- [Task to carry out]
Type out every entry again, character for character.

Records from a data collection
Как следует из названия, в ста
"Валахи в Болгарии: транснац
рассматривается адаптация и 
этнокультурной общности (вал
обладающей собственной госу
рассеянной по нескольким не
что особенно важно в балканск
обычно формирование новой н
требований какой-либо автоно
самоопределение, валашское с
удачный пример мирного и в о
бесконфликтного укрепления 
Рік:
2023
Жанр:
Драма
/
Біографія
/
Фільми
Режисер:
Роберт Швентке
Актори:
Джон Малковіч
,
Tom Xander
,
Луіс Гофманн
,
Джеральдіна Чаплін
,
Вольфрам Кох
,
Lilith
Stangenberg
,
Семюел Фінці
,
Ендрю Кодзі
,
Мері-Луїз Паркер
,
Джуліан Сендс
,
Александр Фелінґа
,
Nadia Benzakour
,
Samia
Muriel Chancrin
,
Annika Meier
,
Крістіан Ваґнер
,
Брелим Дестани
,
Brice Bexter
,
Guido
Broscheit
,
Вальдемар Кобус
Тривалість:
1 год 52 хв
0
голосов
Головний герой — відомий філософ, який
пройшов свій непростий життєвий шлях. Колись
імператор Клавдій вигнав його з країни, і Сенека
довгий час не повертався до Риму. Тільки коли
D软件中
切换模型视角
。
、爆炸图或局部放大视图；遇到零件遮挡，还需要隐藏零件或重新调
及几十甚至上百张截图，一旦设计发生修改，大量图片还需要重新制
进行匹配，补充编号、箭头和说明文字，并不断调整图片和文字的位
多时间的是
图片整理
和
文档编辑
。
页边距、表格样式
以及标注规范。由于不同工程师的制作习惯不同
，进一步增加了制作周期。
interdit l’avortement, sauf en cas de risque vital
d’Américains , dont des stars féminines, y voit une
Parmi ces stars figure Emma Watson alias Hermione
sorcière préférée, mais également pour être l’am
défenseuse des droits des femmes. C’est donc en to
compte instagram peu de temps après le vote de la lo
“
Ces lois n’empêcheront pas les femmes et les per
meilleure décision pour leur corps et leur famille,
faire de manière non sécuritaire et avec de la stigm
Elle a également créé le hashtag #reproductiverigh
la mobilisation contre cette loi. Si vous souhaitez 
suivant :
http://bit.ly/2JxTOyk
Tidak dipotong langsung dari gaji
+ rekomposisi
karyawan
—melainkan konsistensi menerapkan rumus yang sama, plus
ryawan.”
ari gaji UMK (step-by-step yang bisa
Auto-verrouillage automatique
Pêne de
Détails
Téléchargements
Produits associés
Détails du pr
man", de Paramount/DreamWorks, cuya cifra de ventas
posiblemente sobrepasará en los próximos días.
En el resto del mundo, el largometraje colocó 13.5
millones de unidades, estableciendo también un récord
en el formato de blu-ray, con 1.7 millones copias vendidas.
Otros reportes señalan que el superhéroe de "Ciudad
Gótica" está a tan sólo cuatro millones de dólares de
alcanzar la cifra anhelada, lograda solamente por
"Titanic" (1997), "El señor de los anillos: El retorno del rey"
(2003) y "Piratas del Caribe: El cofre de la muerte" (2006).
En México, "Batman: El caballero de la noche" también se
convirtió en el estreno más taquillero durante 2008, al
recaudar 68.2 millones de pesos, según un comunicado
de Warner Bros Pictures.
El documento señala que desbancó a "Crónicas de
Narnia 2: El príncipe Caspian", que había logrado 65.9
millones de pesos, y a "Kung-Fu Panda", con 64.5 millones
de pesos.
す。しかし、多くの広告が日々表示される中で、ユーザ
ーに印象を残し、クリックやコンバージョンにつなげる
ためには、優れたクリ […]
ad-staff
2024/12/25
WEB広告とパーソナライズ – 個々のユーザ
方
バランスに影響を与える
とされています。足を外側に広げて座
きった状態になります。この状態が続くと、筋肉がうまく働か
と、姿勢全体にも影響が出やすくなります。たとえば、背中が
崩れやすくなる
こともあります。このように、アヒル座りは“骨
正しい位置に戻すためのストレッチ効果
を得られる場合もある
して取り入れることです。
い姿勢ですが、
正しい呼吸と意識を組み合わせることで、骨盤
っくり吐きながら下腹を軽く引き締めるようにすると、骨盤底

- [Exercise solution]
Как следует из названия, в ста
"Валахи в Болгарии: транснац
рассматривается адаптация и 
этнокультурной общности (вал
обладающей собственной госу
рассеянной по нескольким не
что особенно важно в балканск
обычно формирование новой н
требований какой-либо автоно
самоопределение, валашское с
удачный пример мирного и в о
бесконфликтного укрепления 
Рік:
2023
Жанр:
Драма
/
Біографія
/
Фільми
Режисер:
Роберт Швентке
Актори:
Джон Малковіч
,
Tom Xander
,
Луіс Гофманн
,
Джеральдіна Чаплін
,
Вольфрам Кох
,
Lilith
Stangenberg
,
Семюел Фінці
,
Ендрю Кодзі
,
Мері-Луїз Паркер
,
Джуліан Сендс
,
Александр Фелінґа
,
Nadia Benzakour
,
Samia
Muriel Chancrin
,
Annika Meier
,
Крістіан Ваґнер
,
Брелим Дестани
,
Brice Bexter
,
Guido
Broscheit
,
Вальдемар Кобус
Тривалість:
1 год 52 хв
0
голосов
Головний герой — відомий філософ, який
пройшов свій непростий життєвий шлях. Колись
імператор Клавдій вигнав його з країни, і Сенека
довгий час не повертався до Риму. Тільки коли
D软件中
切换模型视角
。
、爆炸图或局部放大视图；遇到零件遮挡，还需要隐藏零件或重新调
及几十甚至上百张截图，一旦设计发生修改，大量图片还需要重新制
进行匹配，补充编号、箭头和说明文字，并不断调整图片和文字的位
多时间的是
图片整理
和
文档编辑
。
页边距、表格样式
以及标注规范。由于不同工程师的制作习惯不同
，进一步增加了制作周期。
interdit l’avortement, sauf en cas de risque vital
d’Américains , dont des stars féminines, y voit une
Parmi ces stars figure Emma Watson alias Hermione
sorcière préférée, mais également pour être l’am
défenseuse des droits des femmes. C’est donc en to
compte instagram peu de temps après le vote de la lo
“
Ces lois n’empêcheront pas les femmes et les per
meilleure décision pour leur corps et leur famille,
faire de manière non sécuritaire et avec de la stigm
Elle a également créé le hashtag #reproductiverigh
la mobilisation contre cette loi. Si vous souhaitez 
suivant :
http://bit.ly/2JxTOyk
Tidak dipotong langsung dari gaji
+ rekomposisi
karyawan
—melainkan konsistensi menerapkan rumus yang sama, plus
ryawan.”
ari gaji UMK (step-by-step yang bisa
Auto-verrouillage automatique
Pêne de
Détails
Téléchargements
Produits associés
Détails du pr
man", de Paramount/DreamWorks, cuya cifra de ventas
posiblemente sobrepasará en los próximos días.
En el resto del mundo, el largometraje colocó 13.5
millones de unidades, estableciendo también un récord
en el formato de blu-ray, con 1.7 millones copias vendidas.
Otros reportes señalan que el superhéroe de "Ciudad
Gótica" está a tan sólo cuatro millones de dólares de
alcanzar la cifra anhelada, lograda solamente por
"Titanic" (1997), "El señor de los anillos: El retorno del rey"
(2003) y "Piratas del Caribe: El cofre de la muerte" (2006).
En México, "Batman: El caballero de la noche" también se
convirtió en el estreno más taquillero durante 2008, al
recaudar 68.2 millones de pesos, según un comunicado
de Warner Bros Pictures.
El documento señala que desbancó a "Crónicas de
Narnia 2: El príncipe Caspian", que había logrado 65.9
millones de pesos, y a "Kung-Fu Panda", con 64.5 millones
de pesos.
す。しかし、多くの広告が日々表示される中で、ユーザ
ーに印象を残し、クリックやコンバージョンにつなげる
ためには、優れたクリ […]
ad-staff
2024/12/25
WEB広告とパーソナライズ – 個々のユーザ
方
バランスに影響を与える
とされています。足を外側に広げて座
きった状態になります。この状態が続くと、筋肉がうまく働か
と、姿勢全体にも影響が出やすくなります。たとえば、背中が
崩れやすくなる
こともあります。このように、アヒル座りは“骨
正しい位置に戻すためのストレッチ効果
を得られる場合もある
して取り入れることです。
い姿勢ですが、
正しい呼吸と意識を組み合わせることで、骨盤
っくり吐きながら下腹を軽く引き締めるようにすると、骨盤底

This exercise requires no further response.